Angular momentum quantum mechanics operator In classical mechanics the angular momentum is given as $\bf L = r \times p$ and when going  to quantum mechanics you replace $\bf r$ and $\bf p$ by their respective quantum operators, namely $\bf \hat{r} = r$ and ${\bf \hat{p}} = -i \hbar \bf{\nabla}$, that is $${\bf \hat{L}}= -i \hbar {\bf r} \times \nabla.\tag{1}$$ Shouldn't one use a symmetrised form for $\bf\hat{L}$, i.e. $${ {\bf \hat{L}} = -i \hbar \frac{1}{2} (\ \bf r \times \nabla  - \nabla \times r )}?\tag{2}$$
 A: No, because by definition of the vector product, it is antisymmetric and thus your definition of L would be 2 times the "normal" L. (check it by computing each component!)

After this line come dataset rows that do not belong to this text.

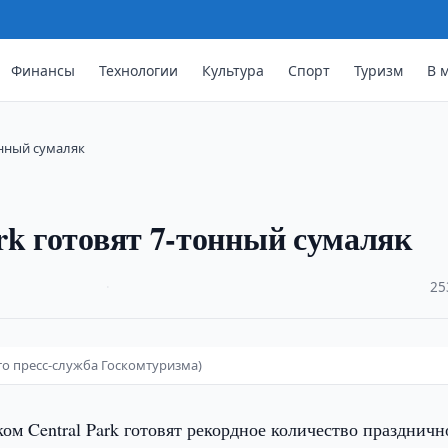
Финансы
Технологии
Культура
Спорт
Туризм
В 
онный сумаляк
rk готовят 7-тонный сумаляк
·
25
ото пресс-служба Госкомтуризма)
ом Central Park готовят рекордное количество праздничн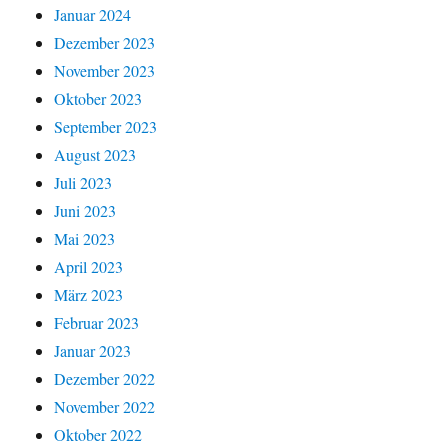
Januar 2024
Dezember 2023
November 2023
Oktober 2023
September 2023
August 2023
Juli 2023
Juni 2023
Mai 2023
April 2023
März 2023
Februar 2023
Januar 2023
Dezember 2022
November 2022
Oktober 2022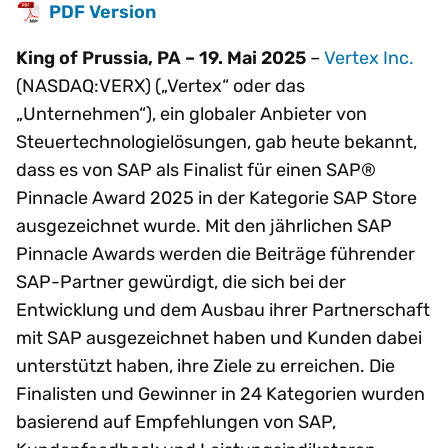
PDF Version
King of Prussia, PA – 19. Mai 2025
–
Vertex Inc.
(NASDAQ:VERX) („Vertex“ oder das
„Unternehmen“), ein globaler Anbieter von
Steuertechnologielösungen, gab heute bekannt,
dass es von SAP als Finalist für einen SAP®
Pinnacle Award 2025 in der Kategorie SAP Store
ausgezeichnet wurde. Mit den jährlichen SAP
Pinnacle Awards werden die Beiträge führender
SAP-Partner gewürdigt, die sich bei der
Entwicklung und dem Ausbau ihrer Partnerschaft
mit SAP ausgezeichnet haben und Kunden dabei
unterstützt haben, ihre Ziele zu erreichen. Die
Finalisten und Gewinner in 24 Kategorien wurden
basierend auf Empfehlungen von SAP,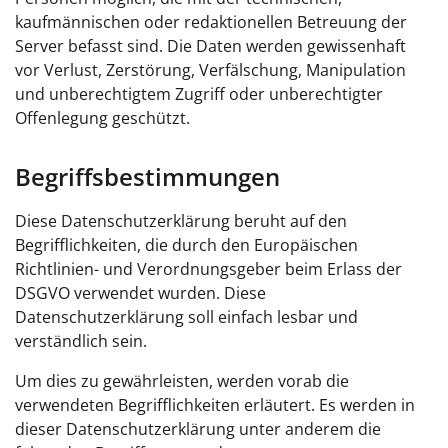
kaufmännischen oder redaktionellen Betreuung der
Server befasst sind. Die Daten werden gewissenhaft
vor Verlust, Zerstörung, Verfälschung, Manipulation
und unberechtigtem Zugriff oder unberechtigter
Offenlegung geschützt.
Begriffsbestimmungen
Diese Datenschutzerklärung beruht auf den
Begrifflichkeiten, die durch den Europäischen
Richtlinien- und Verordnungsgeber beim Erlass der
DSGVO verwendet wurden. Diese
Datenschutzerklärung soll einfach lesbar und
verständlich sein.
Um dies zu gewährleisten, werden vorab die
verwendeten Begrifflichkeiten erläutert. Es werden in
dieser Datenschutzerklärung unter anderem die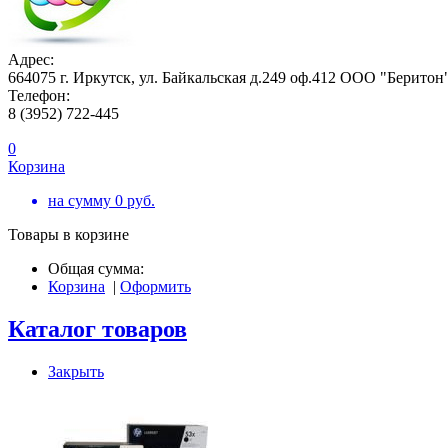
Адрес:
664075 г. Иркутск, ул. Байкальская д.249 оф.412 ООО "Беритон
Телефон:
8 (3952) 722-445
0
Корзина
на сумму
0
руб.
Товары в корзине
Общая сумма:
Корзина
|
Оформить
Каталог товаров
Закрыть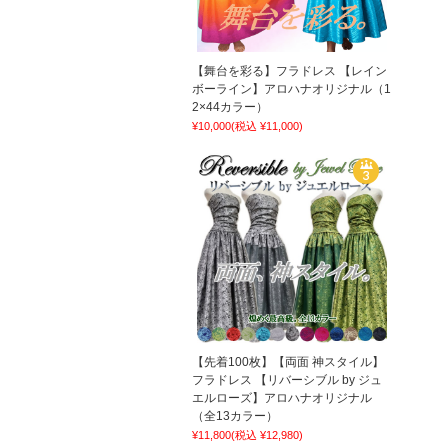
【舞台を彩る】フラドレス 【レイン
ボーライン】アロハナオリジナル（1
2×44カラー）
¥10,000
(税込 ¥11,000)
【先着100枚】【両面 神スタイル】
フラドレス 【リバーシブル by ジュ
エルローズ】アロハナオリジナル
（全13カラー）
¥11,800
(税込 ¥12,980)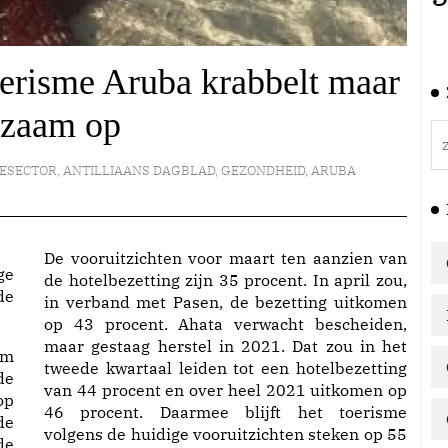
oerisme Aruba krabbelt maar
gzaam op
ESECTOR
,
ANTILLIAANS DAGBLAD
,
GEZONDHEID
,
ARUBA
De vooruitzichten voor maart ten aanzien van
ge
de hotelbezetting zijn 35 procent. In april zou,
de
in verband met Pasen, de bezetting uitkomen
op 43 procent. Ahata verwacht bescheiden,
maar gestaag herstel in 2021. Dat zou in het
sm
tweede kwartaal leiden tot een hotelbezetting
de
van 44 procent en over heel 2021 uitkomen op
op
46 procent. Daarmee blijft het toerisme
de
volgens de huidige vooruitzichten steken op 55
de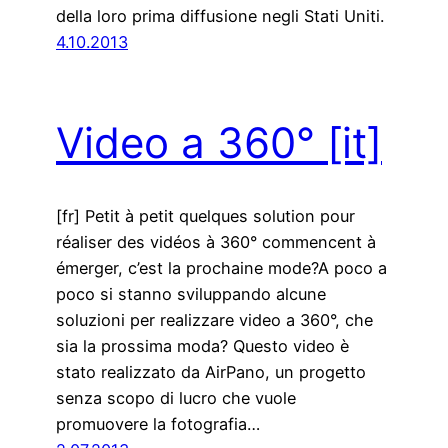
della loro prima diffusione negli Stati Uniti.
4.10.2013
Video a 360°
[it]
[fr] Petit à petit quelques solution pour
réaliser des vidéos à 360° commencent à
émerger, c’est la prochaine mode?A poco a
poco si stanno sviluppando alcune
soluzioni per realizzare video a 360°, che
sia la prossima moda? Questo video è
stato realizzato da AirPano, un progetto
senza scopo di lucro che vuole
promuovere la fotografia…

L is defined by the correspondance principle (+ its commutation relations).
A: To give an explicit answer with a calculation, consider the product: $$\vec{r}\times\nabla=\hat{i}(y\partial_z-z\partial_y)+\hat{j}(z\partial_x-x\partial_z)+\hat{k}(x\partial_y-y\partial_x)$$
Notice that since $[r_i,\partial_j]=0$ for $i\neq j$, you can rewrite this: $$\vec{r}\times\nabla=\hat{i}(\partial_zy-\partial_yz)+\hat{j}(\partial_xz-\partial_zx)+\hat{k}(\partial_yx-\partial_xy) = -\nabla\times\vec{r}$$
So that finally: $$-i\hbar\vec{r}\times\nabla = -i\hbar\frac{1}{2}(\vec{r}\times\nabla-\nabla\times\vec{r})$$
So the two operators are actually the same.  
A: No, because when expanding $L_k$ you see that only components $X_k$ and $P_h$ with $h \neq k$ enter the formula, and they commute. So you can safely use the classical definition also in QM and the symmetrised formula would produce the same result.
A: The canonical commutation relations (CCR) are $$[X_i, P_j] = i\hbar \delta_{ij}$$ so for example $X$ commutes with $P_Y$ and $P_Z$.
When expanding the cross product, its components are $$ L_k = \epsilon_{ijk} X_i P_j$$ but notice the Levi-Civita symbol vanishes when two indices are equal. Hence you never have terms $X_i P_i$, so you are never actually multiplying observables that do not commute.
Hence no need to symmetrize.